> _TASK STATEMENT_
In the records below, find the line holding "18: (260, 442, 2.79)" and the line holding "32: (561, 430, 2.03)". Set down both, with every line between them, exactly.

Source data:
*** Block opens ***
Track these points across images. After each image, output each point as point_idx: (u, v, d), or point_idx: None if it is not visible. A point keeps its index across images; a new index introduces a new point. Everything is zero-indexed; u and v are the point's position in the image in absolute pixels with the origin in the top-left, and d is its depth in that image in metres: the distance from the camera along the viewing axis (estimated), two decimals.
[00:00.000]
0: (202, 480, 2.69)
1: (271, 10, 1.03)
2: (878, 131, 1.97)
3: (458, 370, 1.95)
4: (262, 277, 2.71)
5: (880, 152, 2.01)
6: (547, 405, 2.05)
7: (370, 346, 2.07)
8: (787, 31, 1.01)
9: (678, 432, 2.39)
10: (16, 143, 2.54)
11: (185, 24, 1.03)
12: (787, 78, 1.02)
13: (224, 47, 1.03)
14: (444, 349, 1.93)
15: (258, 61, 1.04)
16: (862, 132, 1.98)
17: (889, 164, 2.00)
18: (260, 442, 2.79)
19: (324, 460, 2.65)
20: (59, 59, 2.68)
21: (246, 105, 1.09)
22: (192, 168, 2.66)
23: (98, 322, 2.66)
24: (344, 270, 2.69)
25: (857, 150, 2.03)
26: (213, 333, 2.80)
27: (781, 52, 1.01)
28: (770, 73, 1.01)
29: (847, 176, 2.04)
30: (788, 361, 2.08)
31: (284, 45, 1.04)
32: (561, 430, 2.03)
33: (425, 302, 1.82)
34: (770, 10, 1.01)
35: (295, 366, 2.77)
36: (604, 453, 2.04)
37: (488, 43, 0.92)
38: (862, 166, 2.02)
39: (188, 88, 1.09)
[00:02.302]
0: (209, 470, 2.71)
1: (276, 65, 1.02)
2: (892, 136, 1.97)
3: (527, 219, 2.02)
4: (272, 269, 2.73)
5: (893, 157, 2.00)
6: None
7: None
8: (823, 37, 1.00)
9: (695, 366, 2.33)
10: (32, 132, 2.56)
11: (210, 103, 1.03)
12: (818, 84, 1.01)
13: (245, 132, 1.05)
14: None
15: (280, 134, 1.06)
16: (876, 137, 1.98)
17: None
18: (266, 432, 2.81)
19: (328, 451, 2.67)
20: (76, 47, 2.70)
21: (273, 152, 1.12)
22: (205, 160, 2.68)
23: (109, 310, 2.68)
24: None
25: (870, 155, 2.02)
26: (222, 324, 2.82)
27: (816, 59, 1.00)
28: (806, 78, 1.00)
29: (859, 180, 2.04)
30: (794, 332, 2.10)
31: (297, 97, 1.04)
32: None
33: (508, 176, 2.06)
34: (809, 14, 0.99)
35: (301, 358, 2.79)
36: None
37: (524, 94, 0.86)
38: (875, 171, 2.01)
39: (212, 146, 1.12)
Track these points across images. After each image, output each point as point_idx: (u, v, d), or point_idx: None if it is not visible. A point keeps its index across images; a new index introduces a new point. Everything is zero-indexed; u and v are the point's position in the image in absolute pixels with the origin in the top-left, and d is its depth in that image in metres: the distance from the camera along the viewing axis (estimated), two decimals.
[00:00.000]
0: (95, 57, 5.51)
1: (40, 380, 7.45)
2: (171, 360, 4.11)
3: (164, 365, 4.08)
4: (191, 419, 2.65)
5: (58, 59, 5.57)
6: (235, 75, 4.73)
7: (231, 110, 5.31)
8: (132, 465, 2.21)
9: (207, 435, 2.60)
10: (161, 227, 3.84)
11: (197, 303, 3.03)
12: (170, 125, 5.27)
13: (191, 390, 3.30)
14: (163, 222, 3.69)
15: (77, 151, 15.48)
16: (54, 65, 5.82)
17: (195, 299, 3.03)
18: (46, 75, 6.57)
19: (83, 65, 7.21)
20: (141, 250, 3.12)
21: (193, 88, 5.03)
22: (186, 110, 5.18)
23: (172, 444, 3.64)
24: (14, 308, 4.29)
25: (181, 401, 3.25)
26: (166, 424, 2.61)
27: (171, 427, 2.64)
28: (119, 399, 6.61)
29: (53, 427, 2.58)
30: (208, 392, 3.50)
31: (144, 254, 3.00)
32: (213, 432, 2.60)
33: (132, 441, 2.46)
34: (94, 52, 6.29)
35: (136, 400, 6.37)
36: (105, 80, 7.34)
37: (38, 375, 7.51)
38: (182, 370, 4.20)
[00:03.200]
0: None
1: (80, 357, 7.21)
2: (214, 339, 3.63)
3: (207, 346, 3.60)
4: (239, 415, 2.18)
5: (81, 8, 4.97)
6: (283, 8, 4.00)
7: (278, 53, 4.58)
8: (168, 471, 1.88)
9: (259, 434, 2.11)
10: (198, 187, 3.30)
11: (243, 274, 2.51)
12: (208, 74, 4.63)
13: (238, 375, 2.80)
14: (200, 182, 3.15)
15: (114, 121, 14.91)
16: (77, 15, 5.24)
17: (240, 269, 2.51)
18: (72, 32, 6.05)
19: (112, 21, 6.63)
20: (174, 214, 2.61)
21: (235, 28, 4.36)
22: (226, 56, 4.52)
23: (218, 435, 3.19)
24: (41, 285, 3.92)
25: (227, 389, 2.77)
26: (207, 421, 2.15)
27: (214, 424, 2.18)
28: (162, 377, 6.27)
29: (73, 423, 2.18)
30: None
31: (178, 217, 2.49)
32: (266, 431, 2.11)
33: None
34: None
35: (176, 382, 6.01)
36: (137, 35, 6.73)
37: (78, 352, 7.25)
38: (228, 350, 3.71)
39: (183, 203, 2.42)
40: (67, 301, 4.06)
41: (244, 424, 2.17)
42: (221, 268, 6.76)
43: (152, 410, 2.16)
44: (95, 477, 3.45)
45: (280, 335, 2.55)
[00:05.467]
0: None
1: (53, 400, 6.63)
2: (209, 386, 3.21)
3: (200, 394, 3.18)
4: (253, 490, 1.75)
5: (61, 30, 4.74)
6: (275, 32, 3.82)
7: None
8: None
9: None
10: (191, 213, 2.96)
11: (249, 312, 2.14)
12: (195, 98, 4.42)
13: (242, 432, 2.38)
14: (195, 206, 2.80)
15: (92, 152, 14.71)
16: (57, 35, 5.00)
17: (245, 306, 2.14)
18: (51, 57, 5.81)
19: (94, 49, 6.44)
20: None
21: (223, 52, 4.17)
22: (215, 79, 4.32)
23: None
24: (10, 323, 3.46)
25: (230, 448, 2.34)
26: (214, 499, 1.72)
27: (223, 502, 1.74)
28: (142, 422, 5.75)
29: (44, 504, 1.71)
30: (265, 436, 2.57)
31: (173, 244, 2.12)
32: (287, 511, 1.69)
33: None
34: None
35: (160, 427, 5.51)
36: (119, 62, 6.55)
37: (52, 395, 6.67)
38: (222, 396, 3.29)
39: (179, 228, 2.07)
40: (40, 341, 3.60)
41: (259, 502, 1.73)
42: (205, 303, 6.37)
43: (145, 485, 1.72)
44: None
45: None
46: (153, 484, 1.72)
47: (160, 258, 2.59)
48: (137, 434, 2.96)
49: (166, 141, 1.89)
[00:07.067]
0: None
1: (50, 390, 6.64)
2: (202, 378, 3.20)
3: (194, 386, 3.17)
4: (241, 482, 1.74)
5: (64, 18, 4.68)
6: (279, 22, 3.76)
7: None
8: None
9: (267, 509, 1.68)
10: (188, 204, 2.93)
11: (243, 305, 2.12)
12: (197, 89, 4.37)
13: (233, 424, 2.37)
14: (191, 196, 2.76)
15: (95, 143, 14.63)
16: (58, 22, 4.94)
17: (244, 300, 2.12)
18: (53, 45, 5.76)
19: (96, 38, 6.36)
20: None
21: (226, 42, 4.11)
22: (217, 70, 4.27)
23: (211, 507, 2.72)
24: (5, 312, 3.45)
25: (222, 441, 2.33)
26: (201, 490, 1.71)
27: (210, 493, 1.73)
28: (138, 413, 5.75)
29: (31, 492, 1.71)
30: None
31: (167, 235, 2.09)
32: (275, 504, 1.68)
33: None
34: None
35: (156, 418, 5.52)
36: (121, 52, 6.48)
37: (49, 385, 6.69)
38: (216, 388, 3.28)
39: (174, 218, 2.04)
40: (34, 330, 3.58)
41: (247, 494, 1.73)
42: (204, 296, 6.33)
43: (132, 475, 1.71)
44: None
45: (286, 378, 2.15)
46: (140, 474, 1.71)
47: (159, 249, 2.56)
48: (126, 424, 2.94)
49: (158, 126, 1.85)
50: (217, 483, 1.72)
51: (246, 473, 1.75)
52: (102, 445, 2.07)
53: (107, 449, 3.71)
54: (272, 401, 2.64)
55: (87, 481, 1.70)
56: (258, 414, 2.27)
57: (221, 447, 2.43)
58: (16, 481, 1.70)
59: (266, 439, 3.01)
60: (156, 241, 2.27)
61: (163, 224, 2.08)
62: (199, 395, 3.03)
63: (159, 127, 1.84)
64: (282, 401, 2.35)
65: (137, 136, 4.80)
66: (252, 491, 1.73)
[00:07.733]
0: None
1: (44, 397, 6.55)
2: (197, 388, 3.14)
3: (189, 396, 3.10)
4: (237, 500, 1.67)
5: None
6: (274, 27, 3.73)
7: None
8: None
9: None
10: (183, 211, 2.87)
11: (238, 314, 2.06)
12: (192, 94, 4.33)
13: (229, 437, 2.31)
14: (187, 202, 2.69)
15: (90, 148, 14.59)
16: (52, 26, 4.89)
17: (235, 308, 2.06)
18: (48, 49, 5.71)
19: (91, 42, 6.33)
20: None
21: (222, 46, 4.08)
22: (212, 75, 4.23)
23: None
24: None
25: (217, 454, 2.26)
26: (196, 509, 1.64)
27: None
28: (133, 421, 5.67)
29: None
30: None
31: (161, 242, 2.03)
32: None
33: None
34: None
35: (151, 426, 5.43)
*** Block closes ***
> _OUTPUT OF THE TASK_
18: (260, 442, 2.79)
19: (324, 460, 2.65)
20: (59, 59, 2.68)
21: (246, 105, 1.09)
22: (192, 168, 2.66)
23: (98, 322, 2.66)
24: (344, 270, 2.69)
25: (857, 150, 2.03)
26: (213, 333, 2.80)
27: (781, 52, 1.01)
28: (770, 73, 1.01)
29: (847, 176, 2.04)
30: (788, 361, 2.08)
31: (284, 45, 1.04)
32: (561, 430, 2.03)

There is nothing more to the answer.